Your reply must hold the lines from the one containing "exposure_s: 1/375" to the end of the entries, copied exactly, with pictures excluded.

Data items
_ _ _ _ _
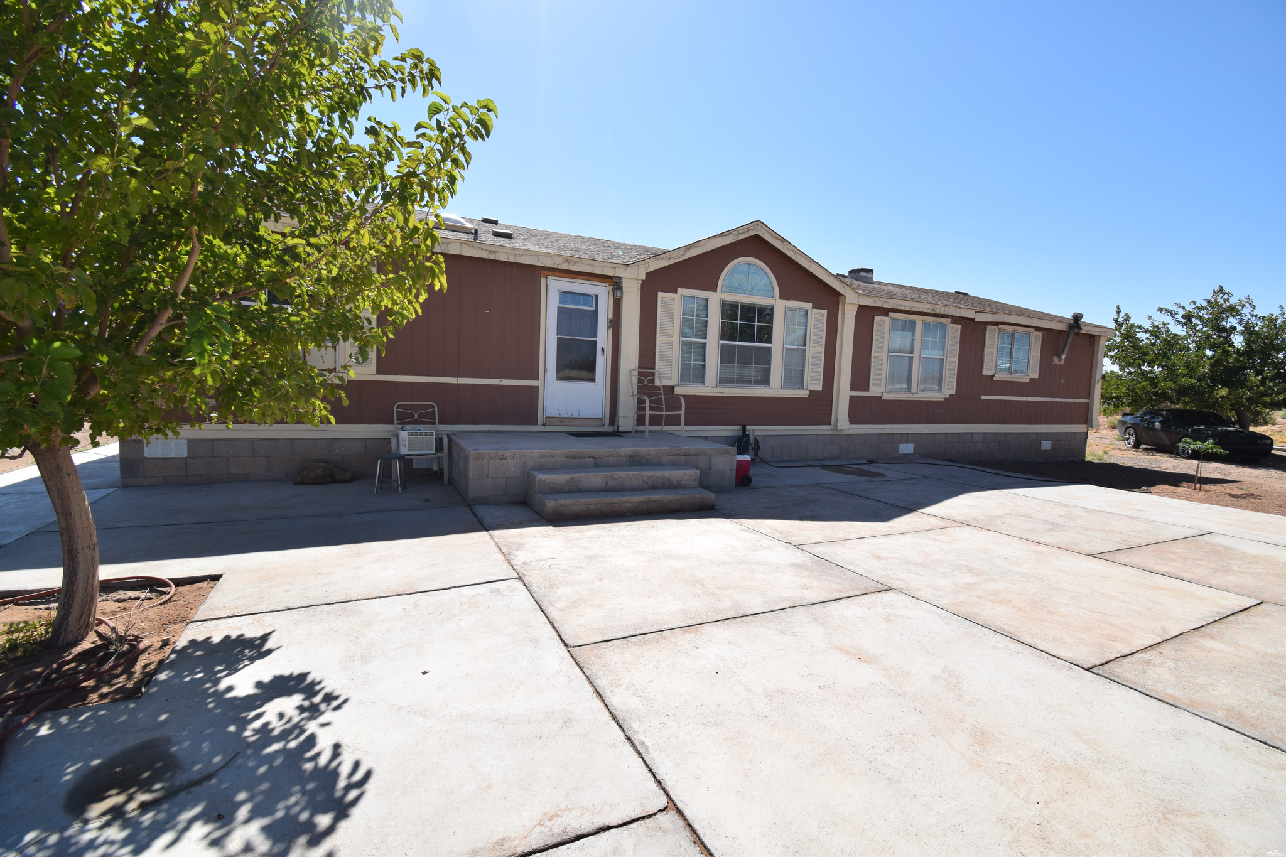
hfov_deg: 100.4
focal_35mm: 15
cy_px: 428
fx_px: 536
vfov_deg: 77.3
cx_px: 643
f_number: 10
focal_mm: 10
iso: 200
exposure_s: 1/400
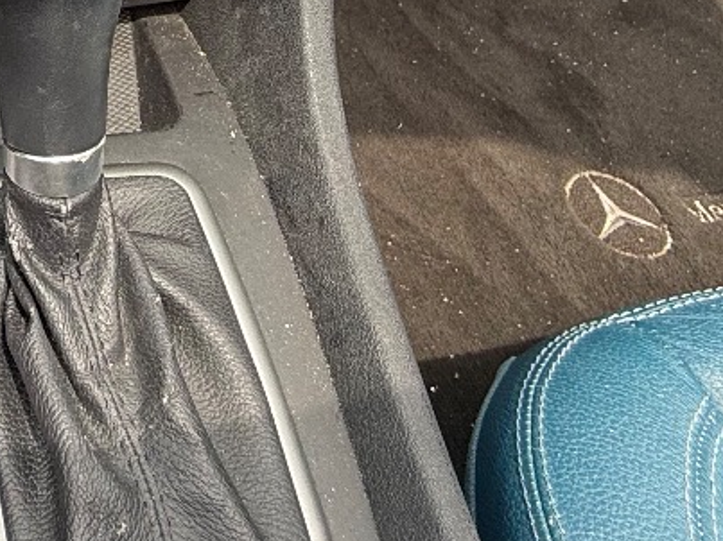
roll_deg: -1.3
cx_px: -79
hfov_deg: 33.2
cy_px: -331
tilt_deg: -31.2
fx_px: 1044
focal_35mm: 50
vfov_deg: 22.3
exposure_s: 1/162
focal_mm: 2.22
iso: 50
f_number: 2.2
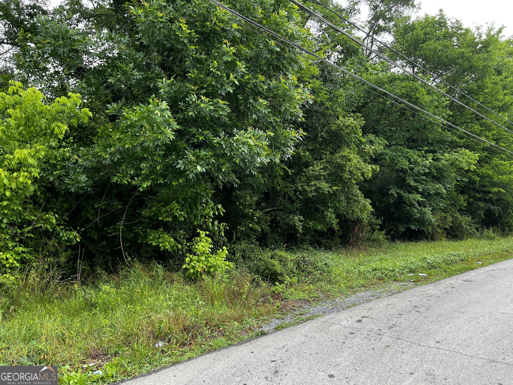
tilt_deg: -0.7
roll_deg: +0.8
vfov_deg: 53.1
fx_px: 385
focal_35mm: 26
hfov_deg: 67.3
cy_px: 192
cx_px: 256
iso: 50
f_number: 1.5
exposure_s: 1/375
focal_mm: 5.7
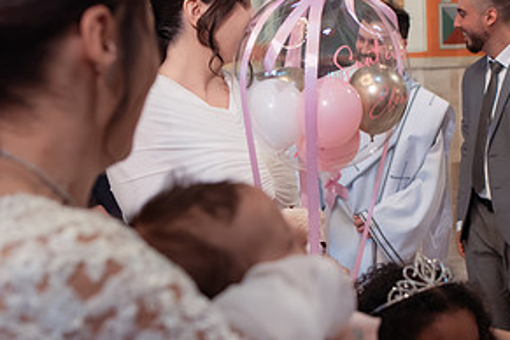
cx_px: 375
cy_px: 179
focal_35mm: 74
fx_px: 1048
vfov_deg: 18.4
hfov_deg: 27.0
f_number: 3.5
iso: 1600
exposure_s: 1/200
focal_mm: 35
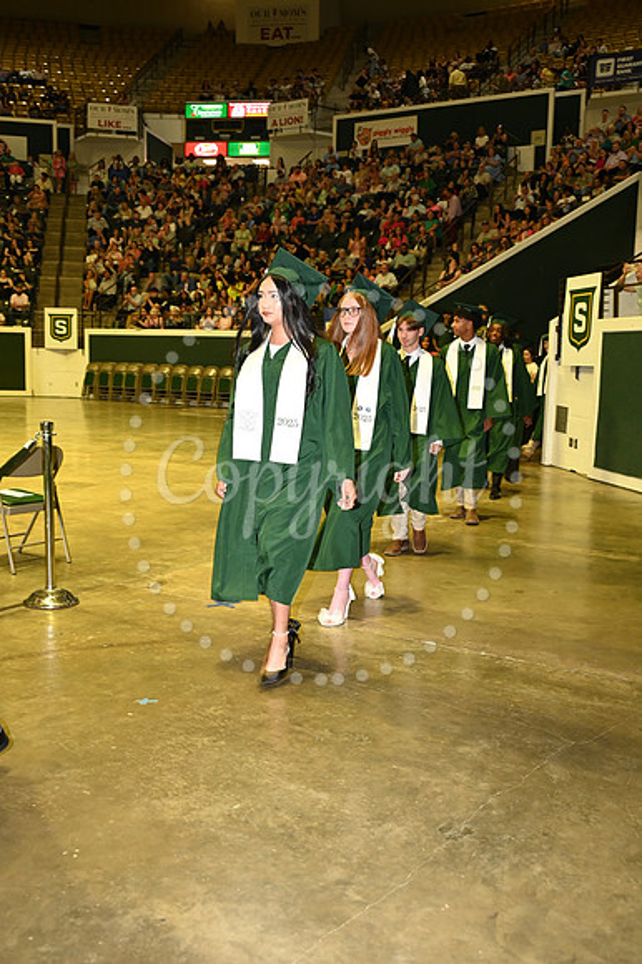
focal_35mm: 36
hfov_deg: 36.8
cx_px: 321
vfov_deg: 53.2
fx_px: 964
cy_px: 482
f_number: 5.6
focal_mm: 36
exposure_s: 1/60
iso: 1600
_ _ _ _ _
_RESPONSE_
exposure_s: 1/375
focal_mm: 5.7
cx_px: 375
cy_px: 179
focal_35mm: 74
fx_px: 1048
vfov_deg: 18.4
hfov_deg: 27.0
f_number: 3.5
iso: 1600
exposure_s: 1/200
focal_mm: 35
focal_35mm: 36
hfov_deg: 36.8
cx_px: 321
vfov_deg: 53.2
fx_px: 964
cy_px: 482
f_number: 5.6
focal_mm: 36
exposure_s: 1/60
iso: 1600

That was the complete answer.